» **DIRECTIONS**
- 1) Decide whether each statement agrees with the book review below. Answer yes or no for each, quoting the deciding words of the text.
(a) The reviewer's first record album bought with personal money was the soundtrack from "The Sound of Music."
(b) In the 1970s, the reviewer watched the movie on videocassette.
(c) The book comes with a DVD of the actors' home movies.
- 2) Rewrite the stretch of the book review from "I watched the" through "time I wanted.", putting "cassette player" in place of "portable record player".
- 3) Which publisher is listed for the book in the book review?

» **TEXT BLOCK**
----

By Fred Bronson; Applause Theatre & Cinema Books, 95 pages

“The Sound of Music Family Scrapbook”

By Fred Bronson; Applause Theatre & Cinema Books, 95 pages

I can still remember the first record album I bought with my own money: the soundtrack from “The Sound of Music.” It was the 1970s, and owning that record thrilled me to no end.

I watched the movie several times on television (if I remember correctly, there was usually a special broadcast right around the holidays), but a yearly viewing just wasn’t enough to satisfy me. Since I didn’t get to see it very often (remember, those were the days before videocassettes and DVDs), playing the soundtrack on my portable record player — over and over again — allowed me to enjoy the film’s wonderful Richard Rodgers and Oscar Hammerstein soundtrack any time I wanted.

Now, of course, I can watch “The Sound of Music” any time I please, thanks to my DVD player. In fact, I watched it not long ago, and even to this day, I can’t help but sing along with Julie Andrews and the rest of the von Trapp gang. The songs are burned into my head — so much so that I wouldn’t be surprised if the lyrics were visible on a CAT scan of my brain. “Mrs. Johnston,” the neurologist would say, “Your brain is fine. But you do have a bad case of ‘Do-Re-Mi’ stuck in your head.”

Having a “Sound of Music” brain isn’t such a bad thing, I’ve decided, so when a new library book about the film crossed my path, I clicked my heels together (just in my head, of course). Filled with never-before-seen personal photographs and memorabilia from the actors who played the von Trapp children, as well as charming stories and even a DVD of the actors’ home movies, I found “The Sound of Music Family Scrapbook” an enchanting read.

----

» **INFORMATION SUPPLIED**
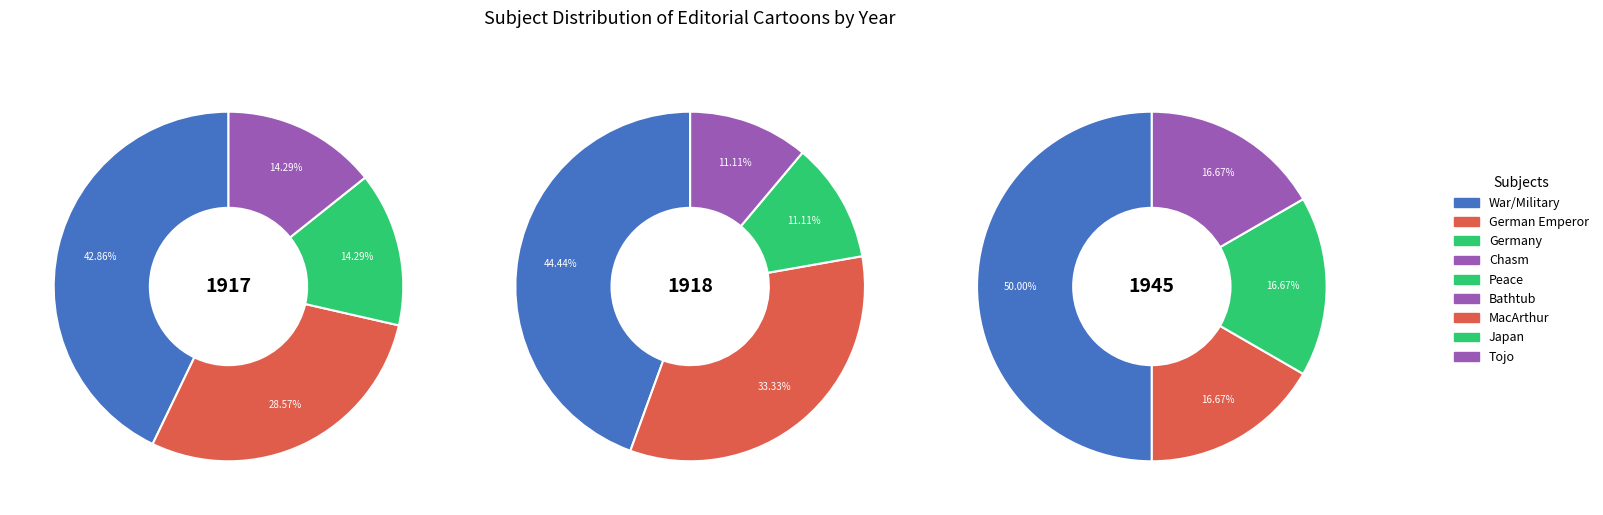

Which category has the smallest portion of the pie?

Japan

----

» **RESPONSES TO THE EXERCISE**
- 1)
(a) Yes: "the first record album I bought with my own money: the soundtrack from “The Sound of Music.”"
(b) No: "those were the days before videocassettes and DVDs"
(c) Yes: "even a DVD of the actors’ home movies"

- 2)
I watched the movie several times on television (if I remember correctly, there was usually a special broadcast right around the holidays), but a yearly viewing just wasn’t enough to satisfy me. Since I didn’t get to see it very often (remember, those were the days before videocassettes and DVDs), playing the soundtrack on my cassette player — over and over again — allowed me to enjoy the film’s wonderful Richard Rodgers and Oscar Hammerstein soundtrack any time I wanted.

- 3) Applause Theatre & Cinema Books